Answer will include that a person who is psychotic undergoes striking changes in thinking, behavior, and emotion that reflect a loss of contact with shared views of reality. Positive symptoms, such as hallucinations and delusions, are excesses or exaggerations compared to normal behavior, while negative symptoms are absences or deficiencies compared to normal behavior, such as a lack of emotion or an inability to communicate verbally. Hallucinations are imaginary sensations, such as seeing, hearing, or smelling things that don't exist in the real world. The most common psychotic hallucination is hearing voices with people sometimes feeling "insects crawling under their skin," taste "poisons" in their food, or smell "gas" their "enemies" are using to "get" them. Sensory changes, such as anesthesia (numbness, or a loss of sensation) or extreme sensitivity to heat, cold, pain, or touch, can also
occur. People who suffer from delusions hold exaggerated false beliefs that they insist are true, regardless of how much the facts contradict them. Types of delusions include: (1) depressive delusions, in which people feel that they have committed horrible crimes or sinful deeds; (2) somatic delusions, such as believing your body is "rotting away"? (3) delusions of grandeur, in which people think they are extremely important; (4) delusions of influence, in which people feel they are being controlled or influenced by others or by unseen forces; (5) delusions of persecution, in which people believe that others are "out to get them"? and (6) delusions of reference, in which people give personal meaning to unrelated events, such as getting personal messages from TV commercials.
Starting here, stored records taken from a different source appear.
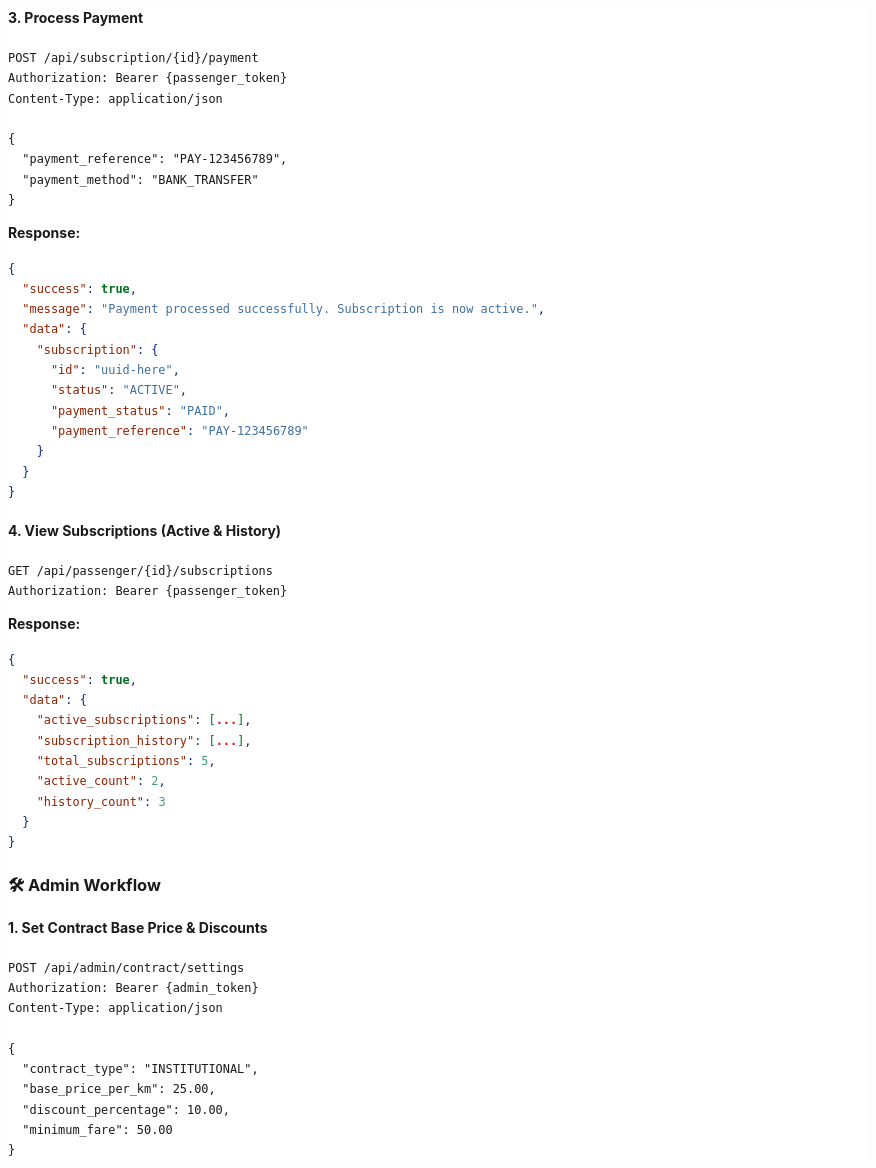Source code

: #### 3. Process Payment
```http
POST /api/subscription/{id}/payment
Authorization: Bearer {passenger_token}
Content-Type: application/json

{
  "payment_reference": "PAY-123456789",
  "payment_method": "BANK_TRANSFER"
}
```

**Response:**
```json
{
  "success": true,
  "message": "Payment processed successfully. Subscription is now active.",
  "data": {
    "subscription": {
      "id": "uuid-here",
      "status": "ACTIVE",
      "payment_status": "PAID",
      "payment_reference": "PAY-123456789"
    }
  }
}
```

#### 4. View Subscriptions (Active & History)
```http
GET /api/passenger/{id}/subscriptions
Authorization: Bearer {passenger_token}
```

**Response:**
```json
{
  "success": true,
  "data": {
    "active_subscriptions": [...],
    "subscription_history": [...],
    "total_subscriptions": 5,
    "active_count": 2,
    "history_count": 3
  }
}
```

### 🛠 **Admin Workflow**

#### 1. Set Contract Base Price & Discounts
```http
POST /api/admin/contract/settings
Authorization: Bearer {admin_token}
Content-Type: application/json

{
  "contract_type": "INSTITUTIONAL",
  "base_price_per_km": 25.00,
  "discount_percentage": 10.00,
  "minimum_fare": 50.00
}
```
During a psychotic episode, emotions are often severely disturbed. For instance, the psychotic person may be wildly elated or hyperemotional. But sometimes psychotic patients may be depressed or apathetic and display a lack of emotion, or flat affect, a condition in which the face is frozen in a blank expression. Brain images from psychotic patients with "frozen faces" reveal
that their brains process emotions abnormally. Similarly, a reduced capacity to communicate verbally is a nearly universal symptom of psychosis. In fact, psychotic speech can be so garbled and chaotic that it sometimes sounds like a "word salad." For this reason, psychotic symptoms are sometimes thought of as a primitive type of communication. That is, many patients may be using their actions to say "I need help" or "I can't handle it anymore." Major disturbances such as those just described, as well as added problems with thinking, memory, and attention, bring about personality disintegration and a break with reality. Personality disintegration occurs when a person's thoughts, actions, and emotions are no longer coordinated. When psychotic disturbances and a fragmented personality are evident for weeks or months, the person has suffered a psychosis.